▸ Document excerpt:
____

08/29/21: Library Cards are Cool
TLDR
Update: New semester, job interview, back to virtual gaming
E/C/B: Looking for new menu items
Listening: Throughline about Octavia Butler
End Notes: You can contact me at jadettman@gmail.com
THE UPDATE
I interviewed for a job this week but I don’t think it’s a good fit. It’s 40 hours a week and the pay is low but, financially, we’re doing okay so I’m not feeling a strong urge to start a new job that doesn’t entice me. Which is weird and tough because I’ve been working since I was 11 and it feels odd not to be. But also I have had few jobs that I’ve actually liked. Owning a gaming store was nice but it wasn’t busy enough to really pay the bills (and would have crashed hard had we not had a sweetheart deal for space in a bookstore) and I enjoyed many aspects of being an optician but that work is different here (and I don’t know if I really want to go back to it after 15 years away).
Classes started for Britt this week, which means that the house is even quieter than usual. The cats are mostly napping, I don’t know how they feel about it.

____

▸ Raw data:
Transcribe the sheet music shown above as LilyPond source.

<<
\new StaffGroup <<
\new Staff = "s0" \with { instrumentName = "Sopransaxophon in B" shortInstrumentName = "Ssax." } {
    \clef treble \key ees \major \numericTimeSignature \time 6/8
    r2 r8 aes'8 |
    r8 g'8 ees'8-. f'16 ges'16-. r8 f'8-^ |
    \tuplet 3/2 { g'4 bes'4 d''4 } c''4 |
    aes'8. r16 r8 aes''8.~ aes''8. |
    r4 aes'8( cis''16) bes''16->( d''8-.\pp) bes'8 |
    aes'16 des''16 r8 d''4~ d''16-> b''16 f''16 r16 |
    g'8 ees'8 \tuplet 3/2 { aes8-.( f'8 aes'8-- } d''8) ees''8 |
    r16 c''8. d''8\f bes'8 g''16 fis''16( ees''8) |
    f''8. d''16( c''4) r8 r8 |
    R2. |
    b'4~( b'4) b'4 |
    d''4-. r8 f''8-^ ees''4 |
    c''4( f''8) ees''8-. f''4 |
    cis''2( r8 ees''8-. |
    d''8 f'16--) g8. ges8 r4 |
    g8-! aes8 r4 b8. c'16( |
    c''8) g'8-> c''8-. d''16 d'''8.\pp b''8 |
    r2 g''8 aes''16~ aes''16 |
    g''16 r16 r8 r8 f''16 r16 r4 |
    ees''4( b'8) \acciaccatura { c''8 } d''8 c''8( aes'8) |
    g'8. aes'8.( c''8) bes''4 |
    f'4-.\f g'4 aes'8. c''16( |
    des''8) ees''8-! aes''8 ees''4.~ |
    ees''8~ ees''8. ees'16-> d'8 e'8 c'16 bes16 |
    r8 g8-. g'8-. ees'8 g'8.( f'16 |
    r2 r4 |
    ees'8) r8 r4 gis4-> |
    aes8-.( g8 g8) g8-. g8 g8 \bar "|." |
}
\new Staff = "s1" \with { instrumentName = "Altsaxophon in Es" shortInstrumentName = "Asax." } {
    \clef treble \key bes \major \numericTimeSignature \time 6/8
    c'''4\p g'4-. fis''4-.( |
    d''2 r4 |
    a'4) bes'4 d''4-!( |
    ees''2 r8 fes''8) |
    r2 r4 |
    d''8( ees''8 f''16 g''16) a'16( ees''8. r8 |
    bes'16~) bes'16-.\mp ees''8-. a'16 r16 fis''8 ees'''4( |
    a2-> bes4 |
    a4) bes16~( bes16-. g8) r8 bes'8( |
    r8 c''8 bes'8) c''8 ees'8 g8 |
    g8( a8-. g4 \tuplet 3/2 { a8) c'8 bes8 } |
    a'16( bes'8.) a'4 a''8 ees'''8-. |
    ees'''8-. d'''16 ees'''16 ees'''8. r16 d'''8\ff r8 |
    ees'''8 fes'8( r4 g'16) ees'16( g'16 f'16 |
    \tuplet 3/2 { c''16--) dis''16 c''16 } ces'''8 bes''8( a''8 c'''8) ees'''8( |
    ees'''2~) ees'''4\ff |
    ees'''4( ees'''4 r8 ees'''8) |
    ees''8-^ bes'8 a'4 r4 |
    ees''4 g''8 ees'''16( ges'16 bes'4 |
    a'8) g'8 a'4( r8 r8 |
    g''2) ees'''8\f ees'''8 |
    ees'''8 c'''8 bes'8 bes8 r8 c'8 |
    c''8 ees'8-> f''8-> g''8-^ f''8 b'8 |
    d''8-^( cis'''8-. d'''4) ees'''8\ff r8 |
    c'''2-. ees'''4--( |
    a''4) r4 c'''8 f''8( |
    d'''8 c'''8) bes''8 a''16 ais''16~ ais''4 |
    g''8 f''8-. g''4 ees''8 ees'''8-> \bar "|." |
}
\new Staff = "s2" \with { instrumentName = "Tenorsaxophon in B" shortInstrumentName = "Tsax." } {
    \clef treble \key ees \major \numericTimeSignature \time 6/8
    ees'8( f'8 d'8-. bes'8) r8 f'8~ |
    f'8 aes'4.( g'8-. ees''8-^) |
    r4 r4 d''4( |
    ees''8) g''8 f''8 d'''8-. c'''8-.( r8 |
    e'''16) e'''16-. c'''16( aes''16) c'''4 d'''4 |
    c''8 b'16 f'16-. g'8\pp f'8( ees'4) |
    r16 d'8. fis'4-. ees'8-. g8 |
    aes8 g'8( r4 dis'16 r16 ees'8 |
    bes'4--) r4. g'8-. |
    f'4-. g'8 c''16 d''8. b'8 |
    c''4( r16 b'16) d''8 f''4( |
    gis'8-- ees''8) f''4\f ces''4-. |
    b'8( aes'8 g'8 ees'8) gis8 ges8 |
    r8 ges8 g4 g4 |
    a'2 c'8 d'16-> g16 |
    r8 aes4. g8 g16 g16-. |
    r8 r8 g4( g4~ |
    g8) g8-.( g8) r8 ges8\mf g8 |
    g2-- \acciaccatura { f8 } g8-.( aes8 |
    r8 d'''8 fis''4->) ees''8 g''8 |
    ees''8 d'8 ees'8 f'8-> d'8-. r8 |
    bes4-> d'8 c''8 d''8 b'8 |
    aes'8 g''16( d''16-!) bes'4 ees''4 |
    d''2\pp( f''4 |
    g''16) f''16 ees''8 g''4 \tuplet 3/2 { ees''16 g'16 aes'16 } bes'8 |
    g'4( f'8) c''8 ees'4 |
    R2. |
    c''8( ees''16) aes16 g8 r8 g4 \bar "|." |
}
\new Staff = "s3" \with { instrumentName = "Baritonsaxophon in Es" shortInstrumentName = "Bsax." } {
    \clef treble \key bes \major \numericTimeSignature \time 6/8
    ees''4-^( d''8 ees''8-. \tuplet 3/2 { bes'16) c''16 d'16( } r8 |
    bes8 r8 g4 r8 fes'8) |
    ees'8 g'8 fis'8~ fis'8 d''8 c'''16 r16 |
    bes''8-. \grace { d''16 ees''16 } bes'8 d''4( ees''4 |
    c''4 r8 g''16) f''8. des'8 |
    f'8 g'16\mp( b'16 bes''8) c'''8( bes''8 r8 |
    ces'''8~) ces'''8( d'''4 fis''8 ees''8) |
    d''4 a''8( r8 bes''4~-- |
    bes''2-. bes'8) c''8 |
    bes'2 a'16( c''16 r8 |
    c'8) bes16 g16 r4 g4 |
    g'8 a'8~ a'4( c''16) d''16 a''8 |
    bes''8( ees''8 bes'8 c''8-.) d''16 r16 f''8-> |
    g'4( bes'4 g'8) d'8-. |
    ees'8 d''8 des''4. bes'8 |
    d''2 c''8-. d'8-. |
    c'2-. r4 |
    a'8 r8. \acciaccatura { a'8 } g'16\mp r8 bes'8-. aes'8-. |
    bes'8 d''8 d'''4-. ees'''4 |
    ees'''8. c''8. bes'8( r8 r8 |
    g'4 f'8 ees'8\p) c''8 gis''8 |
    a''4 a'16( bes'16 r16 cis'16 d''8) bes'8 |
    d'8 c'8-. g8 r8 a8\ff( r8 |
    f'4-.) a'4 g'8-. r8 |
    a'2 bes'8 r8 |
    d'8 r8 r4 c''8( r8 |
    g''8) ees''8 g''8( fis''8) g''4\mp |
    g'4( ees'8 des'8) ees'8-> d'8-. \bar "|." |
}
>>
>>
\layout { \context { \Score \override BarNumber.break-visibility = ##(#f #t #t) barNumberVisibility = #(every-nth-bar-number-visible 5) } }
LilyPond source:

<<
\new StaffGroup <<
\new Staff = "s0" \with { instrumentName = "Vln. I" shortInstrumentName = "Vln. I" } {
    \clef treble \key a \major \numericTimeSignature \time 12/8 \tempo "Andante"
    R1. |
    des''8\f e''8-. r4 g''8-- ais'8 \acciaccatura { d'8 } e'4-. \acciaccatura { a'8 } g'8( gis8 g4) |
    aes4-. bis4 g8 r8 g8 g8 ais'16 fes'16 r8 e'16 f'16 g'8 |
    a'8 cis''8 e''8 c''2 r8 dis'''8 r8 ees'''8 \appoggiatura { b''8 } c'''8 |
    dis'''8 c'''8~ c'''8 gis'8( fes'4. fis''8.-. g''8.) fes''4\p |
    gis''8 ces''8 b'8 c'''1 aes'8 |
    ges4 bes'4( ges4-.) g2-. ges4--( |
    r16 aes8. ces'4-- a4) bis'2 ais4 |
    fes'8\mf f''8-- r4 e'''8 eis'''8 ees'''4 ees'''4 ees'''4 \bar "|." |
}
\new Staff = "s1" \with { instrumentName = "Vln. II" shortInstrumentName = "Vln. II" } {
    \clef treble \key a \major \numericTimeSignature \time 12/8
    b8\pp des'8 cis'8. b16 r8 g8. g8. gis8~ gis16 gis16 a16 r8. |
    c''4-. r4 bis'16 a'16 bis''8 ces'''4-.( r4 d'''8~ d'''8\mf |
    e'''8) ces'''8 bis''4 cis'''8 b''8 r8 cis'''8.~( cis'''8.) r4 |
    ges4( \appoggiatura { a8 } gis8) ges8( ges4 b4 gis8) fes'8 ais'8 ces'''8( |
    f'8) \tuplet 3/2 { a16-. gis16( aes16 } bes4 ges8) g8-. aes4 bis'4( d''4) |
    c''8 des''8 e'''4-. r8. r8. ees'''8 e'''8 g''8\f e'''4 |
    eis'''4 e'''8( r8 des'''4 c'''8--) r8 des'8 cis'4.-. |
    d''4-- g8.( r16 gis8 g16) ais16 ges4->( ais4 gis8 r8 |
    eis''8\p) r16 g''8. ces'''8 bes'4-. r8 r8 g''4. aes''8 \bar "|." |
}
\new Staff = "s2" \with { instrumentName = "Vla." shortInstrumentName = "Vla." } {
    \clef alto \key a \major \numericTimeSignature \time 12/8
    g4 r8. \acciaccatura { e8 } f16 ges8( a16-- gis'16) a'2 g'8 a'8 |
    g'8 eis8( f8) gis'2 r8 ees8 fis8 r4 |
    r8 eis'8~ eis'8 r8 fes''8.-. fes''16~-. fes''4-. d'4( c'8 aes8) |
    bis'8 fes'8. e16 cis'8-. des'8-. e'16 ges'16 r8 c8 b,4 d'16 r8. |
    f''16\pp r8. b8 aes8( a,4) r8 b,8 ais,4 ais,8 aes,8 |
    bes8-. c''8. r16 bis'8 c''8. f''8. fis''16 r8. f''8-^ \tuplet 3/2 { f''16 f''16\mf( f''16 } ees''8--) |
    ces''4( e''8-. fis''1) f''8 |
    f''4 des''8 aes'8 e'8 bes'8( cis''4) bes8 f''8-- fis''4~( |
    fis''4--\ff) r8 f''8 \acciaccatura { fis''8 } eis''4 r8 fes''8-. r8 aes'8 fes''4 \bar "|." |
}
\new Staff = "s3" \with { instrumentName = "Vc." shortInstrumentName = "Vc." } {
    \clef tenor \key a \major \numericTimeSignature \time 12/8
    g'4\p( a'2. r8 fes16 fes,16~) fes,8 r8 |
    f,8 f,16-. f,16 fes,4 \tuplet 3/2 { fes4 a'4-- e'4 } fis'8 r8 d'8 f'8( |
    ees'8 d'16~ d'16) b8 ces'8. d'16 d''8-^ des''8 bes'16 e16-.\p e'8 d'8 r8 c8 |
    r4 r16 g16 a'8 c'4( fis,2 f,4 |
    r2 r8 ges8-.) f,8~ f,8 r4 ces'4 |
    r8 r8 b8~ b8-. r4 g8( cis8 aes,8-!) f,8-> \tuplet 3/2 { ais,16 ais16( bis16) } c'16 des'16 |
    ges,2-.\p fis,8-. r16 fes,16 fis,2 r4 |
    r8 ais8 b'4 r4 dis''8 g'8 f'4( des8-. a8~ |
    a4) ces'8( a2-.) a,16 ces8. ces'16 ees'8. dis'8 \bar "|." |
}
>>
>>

____

▸ What you will do: Using the post, mark each statement yes or no and quote the words that decide it: (a) The job the writer interviewed for is 40 hours a week with low pay. (b) The writer has been working since age 15. (c) The gaming store was busy enough to pay the bills. The material placed after the post is separate from it.

▸ Exercise answer:
(a) Yes: "It’s 40 hours a week and the pay is low"
(b) No: "I’ve been working since I was 11"
(c) No: "it wasn’t busy enough to really pay the bills"